*** 原文

PPDファイルにどのCUPSフィルターを使用するか記述されているため、PPDファイルを指定すると使用するCUPSフィルターが決まります。
CUPSフィルターについて
CUPSフィルターはアプリが印刷した印刷データを加工するソフトウェアです。最終的にプリンターが解釈できる印刷データに加工されます。
PPDファイルについて
PPDはPostScript Printer Descriptionの略です。PPDファイルにはプリンターが持つ機能やUIに表示する各種項目、プリンターと通信するフィルター等の情報が記述されています。
PPDファイル自体はテキストファイルで、ファイルの拡張子は「.ppd」です。
利便性のためgz等で圧縮されているPPDファイルもありますが、どちらの形式でもそのまま利用することが可能です。
ドライバーの選択方法について
ドライバーの選択方法には以下の3つがあります。- データベースからプリンターを選択する
- PPDファイルを提供
- ダウンロードするプリンタードライバーを検索
それぞれの手順は後述します。
ドライバーのインストールについて
ドライバーのインストールが行われるのは、「ダウンロードするプリンタードライバーを検索」を選択した場合です。それ以外の選択肢を選んだ時はドライバーのインストールは行われないため、自分で予めインストールしておく必要があります。

******

課題 1:
CUPSについての原文に挙げられているドライバーの選択方法をすべて書き出せ。
課題 2:
CUPSについての原文を2文で要約してください。
課題 3:
CUPSについての原文を、最後の文の次から書き継げ。
レコードはここでの作業には使わない。

*** 提供データ

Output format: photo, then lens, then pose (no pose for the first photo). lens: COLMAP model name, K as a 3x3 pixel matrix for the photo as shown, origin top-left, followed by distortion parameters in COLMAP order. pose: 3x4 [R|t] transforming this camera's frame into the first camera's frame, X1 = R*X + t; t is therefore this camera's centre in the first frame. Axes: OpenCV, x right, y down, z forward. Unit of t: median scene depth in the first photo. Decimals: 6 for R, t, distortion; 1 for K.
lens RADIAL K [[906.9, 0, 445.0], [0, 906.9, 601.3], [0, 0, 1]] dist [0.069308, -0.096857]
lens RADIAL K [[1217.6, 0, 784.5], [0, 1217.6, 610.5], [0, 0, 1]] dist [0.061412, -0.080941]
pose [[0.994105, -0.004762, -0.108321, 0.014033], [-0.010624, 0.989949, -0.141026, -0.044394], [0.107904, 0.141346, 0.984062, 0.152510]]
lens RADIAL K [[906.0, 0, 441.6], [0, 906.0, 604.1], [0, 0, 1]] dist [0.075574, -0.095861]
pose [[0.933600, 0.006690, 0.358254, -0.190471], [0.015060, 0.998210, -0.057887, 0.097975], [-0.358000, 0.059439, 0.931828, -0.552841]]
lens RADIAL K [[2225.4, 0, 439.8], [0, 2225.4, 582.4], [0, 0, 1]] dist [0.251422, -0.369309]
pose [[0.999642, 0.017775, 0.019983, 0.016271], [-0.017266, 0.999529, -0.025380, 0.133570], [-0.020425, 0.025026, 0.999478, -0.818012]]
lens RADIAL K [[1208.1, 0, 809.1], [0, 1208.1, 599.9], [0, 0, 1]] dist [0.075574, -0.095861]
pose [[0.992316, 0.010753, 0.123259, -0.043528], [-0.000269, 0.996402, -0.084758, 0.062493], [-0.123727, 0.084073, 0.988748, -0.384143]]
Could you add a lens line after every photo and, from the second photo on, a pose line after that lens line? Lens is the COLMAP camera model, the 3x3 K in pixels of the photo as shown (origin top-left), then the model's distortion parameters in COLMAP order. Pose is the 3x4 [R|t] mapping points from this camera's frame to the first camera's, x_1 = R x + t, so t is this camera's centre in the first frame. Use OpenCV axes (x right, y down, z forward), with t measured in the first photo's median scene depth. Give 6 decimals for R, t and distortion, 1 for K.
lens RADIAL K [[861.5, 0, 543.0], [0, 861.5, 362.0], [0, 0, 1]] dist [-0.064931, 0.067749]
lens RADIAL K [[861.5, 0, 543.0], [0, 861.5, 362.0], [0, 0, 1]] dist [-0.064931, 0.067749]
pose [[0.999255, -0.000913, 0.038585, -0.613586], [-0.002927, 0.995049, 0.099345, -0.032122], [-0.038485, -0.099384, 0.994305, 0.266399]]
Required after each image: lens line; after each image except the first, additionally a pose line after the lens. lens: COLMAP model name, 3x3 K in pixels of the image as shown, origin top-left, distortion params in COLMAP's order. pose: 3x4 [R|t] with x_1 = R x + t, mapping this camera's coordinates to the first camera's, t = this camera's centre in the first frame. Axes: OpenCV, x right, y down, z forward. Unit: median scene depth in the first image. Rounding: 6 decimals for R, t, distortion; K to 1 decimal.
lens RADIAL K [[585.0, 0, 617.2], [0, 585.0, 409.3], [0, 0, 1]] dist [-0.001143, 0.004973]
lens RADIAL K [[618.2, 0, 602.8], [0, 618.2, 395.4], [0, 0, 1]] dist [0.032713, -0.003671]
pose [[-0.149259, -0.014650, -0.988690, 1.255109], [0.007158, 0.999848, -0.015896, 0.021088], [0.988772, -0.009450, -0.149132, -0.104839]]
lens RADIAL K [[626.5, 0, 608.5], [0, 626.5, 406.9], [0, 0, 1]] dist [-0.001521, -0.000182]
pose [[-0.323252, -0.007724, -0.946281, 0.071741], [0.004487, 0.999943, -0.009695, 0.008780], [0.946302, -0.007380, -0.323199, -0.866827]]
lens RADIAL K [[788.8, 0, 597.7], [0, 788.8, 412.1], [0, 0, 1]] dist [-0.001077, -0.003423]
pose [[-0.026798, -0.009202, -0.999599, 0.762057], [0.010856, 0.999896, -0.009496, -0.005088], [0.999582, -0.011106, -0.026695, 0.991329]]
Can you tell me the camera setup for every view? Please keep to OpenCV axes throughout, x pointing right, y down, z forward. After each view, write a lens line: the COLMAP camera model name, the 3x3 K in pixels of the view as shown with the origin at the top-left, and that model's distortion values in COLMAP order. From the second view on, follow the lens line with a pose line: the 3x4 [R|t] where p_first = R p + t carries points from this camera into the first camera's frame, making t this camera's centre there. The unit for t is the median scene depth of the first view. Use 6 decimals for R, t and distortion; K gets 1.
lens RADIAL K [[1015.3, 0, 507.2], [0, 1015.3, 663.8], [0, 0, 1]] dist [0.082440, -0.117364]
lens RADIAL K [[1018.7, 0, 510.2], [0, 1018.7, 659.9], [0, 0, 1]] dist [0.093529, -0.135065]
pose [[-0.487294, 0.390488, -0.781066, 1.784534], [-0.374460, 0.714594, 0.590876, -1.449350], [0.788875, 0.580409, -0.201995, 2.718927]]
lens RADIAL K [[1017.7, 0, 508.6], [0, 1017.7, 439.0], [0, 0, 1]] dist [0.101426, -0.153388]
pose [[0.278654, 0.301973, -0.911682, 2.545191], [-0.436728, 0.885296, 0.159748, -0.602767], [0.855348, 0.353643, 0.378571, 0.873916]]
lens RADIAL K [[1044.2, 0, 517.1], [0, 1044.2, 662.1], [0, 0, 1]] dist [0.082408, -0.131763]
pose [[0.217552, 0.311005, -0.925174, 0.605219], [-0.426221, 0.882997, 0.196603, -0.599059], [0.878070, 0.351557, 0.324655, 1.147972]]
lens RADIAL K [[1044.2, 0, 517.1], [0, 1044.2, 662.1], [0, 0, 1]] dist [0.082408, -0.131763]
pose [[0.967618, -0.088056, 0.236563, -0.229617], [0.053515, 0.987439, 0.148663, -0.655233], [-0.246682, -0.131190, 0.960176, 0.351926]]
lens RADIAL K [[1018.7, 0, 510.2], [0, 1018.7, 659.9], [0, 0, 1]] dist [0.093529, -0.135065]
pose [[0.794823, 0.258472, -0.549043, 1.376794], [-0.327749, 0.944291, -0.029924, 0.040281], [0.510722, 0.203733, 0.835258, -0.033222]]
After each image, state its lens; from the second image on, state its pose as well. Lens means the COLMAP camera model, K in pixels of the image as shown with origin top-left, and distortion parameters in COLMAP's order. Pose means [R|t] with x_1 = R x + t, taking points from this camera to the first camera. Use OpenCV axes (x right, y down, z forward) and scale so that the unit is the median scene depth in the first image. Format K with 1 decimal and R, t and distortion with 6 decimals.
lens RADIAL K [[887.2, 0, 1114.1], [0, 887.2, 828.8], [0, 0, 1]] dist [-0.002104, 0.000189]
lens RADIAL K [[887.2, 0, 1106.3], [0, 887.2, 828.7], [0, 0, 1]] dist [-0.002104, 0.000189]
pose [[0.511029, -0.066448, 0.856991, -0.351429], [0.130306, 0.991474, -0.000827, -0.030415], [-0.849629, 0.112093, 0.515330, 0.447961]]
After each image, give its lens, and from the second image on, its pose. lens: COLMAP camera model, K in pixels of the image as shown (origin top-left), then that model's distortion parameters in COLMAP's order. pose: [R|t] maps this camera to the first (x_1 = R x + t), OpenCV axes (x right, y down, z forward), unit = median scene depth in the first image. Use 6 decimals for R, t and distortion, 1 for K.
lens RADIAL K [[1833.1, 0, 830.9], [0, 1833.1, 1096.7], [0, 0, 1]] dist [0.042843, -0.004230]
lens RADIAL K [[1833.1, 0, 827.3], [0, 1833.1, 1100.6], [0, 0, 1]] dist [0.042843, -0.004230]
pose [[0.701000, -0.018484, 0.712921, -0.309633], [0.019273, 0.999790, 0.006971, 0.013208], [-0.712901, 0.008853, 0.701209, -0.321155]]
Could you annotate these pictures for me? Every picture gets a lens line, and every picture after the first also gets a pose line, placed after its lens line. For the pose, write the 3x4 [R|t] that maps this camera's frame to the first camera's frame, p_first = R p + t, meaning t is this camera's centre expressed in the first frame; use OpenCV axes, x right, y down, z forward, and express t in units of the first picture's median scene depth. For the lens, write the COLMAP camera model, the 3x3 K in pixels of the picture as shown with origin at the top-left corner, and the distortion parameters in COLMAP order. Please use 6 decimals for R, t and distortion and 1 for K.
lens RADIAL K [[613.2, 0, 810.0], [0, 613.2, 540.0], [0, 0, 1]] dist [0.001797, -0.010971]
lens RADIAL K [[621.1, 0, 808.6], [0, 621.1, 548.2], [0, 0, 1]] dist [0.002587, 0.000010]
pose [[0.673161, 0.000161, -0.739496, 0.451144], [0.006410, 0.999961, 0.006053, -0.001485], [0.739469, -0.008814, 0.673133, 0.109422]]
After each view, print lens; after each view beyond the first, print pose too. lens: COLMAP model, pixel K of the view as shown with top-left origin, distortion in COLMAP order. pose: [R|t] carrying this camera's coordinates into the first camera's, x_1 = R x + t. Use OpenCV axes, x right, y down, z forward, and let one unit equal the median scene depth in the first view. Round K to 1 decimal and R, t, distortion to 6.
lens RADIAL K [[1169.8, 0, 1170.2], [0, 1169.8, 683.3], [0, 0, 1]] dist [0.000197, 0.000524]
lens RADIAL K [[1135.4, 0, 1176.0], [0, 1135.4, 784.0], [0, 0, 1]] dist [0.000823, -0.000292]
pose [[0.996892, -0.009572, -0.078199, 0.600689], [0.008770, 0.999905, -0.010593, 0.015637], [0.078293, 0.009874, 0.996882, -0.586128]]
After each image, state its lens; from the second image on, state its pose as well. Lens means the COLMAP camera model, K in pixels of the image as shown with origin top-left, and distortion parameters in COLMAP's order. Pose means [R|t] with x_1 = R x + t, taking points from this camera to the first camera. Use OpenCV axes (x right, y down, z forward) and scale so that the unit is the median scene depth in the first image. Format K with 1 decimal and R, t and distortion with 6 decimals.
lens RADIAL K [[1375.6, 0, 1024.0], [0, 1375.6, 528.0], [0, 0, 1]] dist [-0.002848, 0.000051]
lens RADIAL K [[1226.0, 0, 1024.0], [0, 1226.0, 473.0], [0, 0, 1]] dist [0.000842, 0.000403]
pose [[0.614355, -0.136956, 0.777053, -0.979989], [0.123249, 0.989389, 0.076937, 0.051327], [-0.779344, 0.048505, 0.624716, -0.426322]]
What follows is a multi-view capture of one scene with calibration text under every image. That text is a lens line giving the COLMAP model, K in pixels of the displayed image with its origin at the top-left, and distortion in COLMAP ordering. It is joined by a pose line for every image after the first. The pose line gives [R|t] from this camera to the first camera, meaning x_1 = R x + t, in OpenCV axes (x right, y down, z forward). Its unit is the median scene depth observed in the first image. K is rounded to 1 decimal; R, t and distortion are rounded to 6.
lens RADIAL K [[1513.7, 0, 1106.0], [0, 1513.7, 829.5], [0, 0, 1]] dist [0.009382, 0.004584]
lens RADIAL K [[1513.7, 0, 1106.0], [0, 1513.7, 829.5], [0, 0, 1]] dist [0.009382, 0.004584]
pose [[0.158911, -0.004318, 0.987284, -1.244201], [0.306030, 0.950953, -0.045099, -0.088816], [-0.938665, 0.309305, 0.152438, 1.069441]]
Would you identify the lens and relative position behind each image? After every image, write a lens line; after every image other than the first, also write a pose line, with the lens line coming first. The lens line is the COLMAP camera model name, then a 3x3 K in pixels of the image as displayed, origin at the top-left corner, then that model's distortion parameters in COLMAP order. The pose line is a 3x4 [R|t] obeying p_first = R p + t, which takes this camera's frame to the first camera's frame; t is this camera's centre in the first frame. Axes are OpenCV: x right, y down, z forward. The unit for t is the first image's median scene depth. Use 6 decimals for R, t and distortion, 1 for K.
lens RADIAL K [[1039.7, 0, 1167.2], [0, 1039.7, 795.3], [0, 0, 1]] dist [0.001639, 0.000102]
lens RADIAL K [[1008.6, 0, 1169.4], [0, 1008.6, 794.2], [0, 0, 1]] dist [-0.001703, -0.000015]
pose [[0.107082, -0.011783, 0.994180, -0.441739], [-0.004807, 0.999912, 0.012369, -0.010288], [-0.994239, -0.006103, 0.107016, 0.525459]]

******

解答例 1:
- データベースからプリンターを選択する
- PPDファイルを提供
- ダウンロードするプリンタードライバーを検索

解答例 2:
PPDファイルはプリンターの機能やUIの項目、使用するCUPSフィルターなどを記述したテキストファイルで、CUPSフィルターはアプリの印刷データをプリンターが解釈できる形に加工するソフトウェアである。ドライバーの選択方法は3つあり、インストールまで行われるのは「ダウンロードするプリンタードライバーを検索」を選んだ場合だけなので、それ以外では自分で予めインストールしておく必要がある。

解答例 3:
類似モデルのドライバーについて
自分が利用しているプリンターのドライバーがない場合でも、類似モデルのドライバーで動作することがあります。例えば国内モデルのプリンターが海外で別モデル名で販売されているプリンターは、国内モデルのプリンターでも海外モデルのドライバーが利用できることがあります。
ちなみに「EPSON PX-A620」の海外モデルは「Stylus DX4050」のようです。
lsusbを実行すると「Seiko Epson Corp. Stylus DX4050」と表示されました。
プリンターの設定の引継ぎについて
ドライバーを変更すると、プリンターの設定を引き継ぐかどうか選択肢が表示されます。ドライバーの配布元が同じでモデル名も同じ場合は、設定を引き継いでも問題ないことが多いですが、別のモデルやドライバーを選択した場合は設定を引き継がずデフォルトの設定に戻したほうが良いでしょう。
新しいPPD(PostScript Printer Description)をそのまま使用します。
プリンターの各種設定を初期化しデフォルトに戻します。古いPPDからオプション設定をコピーしようとしています。
既存の設定を可能な限り引き継ぎます。選択したら「適用」ボタンをクリックして完了です。
データベースからプリンターを選択する
インストール済みのドライバーから、使用するドライバーを選択します。新たにドライバーのインストールは行われないため、必要であれば予めドライバーをインストールしておきます。
プリンターのモデルに対応したドライバーが存在する場合、推奨する項目が選択されます。
また推奨する項目には「(推奨)」と表示されます。
1.製造元の選択
「データベースからプリンターを選択する」を選択すると、以下の画面が表示されます。プリンターの製造元をリストから選択して、「進む」ボタンをクリックします。
2.ドライバーの選択
「モデル」からプリンターのモデルを選択します。「モデル」を選択すると「ドライバー」の一覧が右のリストに表示されます。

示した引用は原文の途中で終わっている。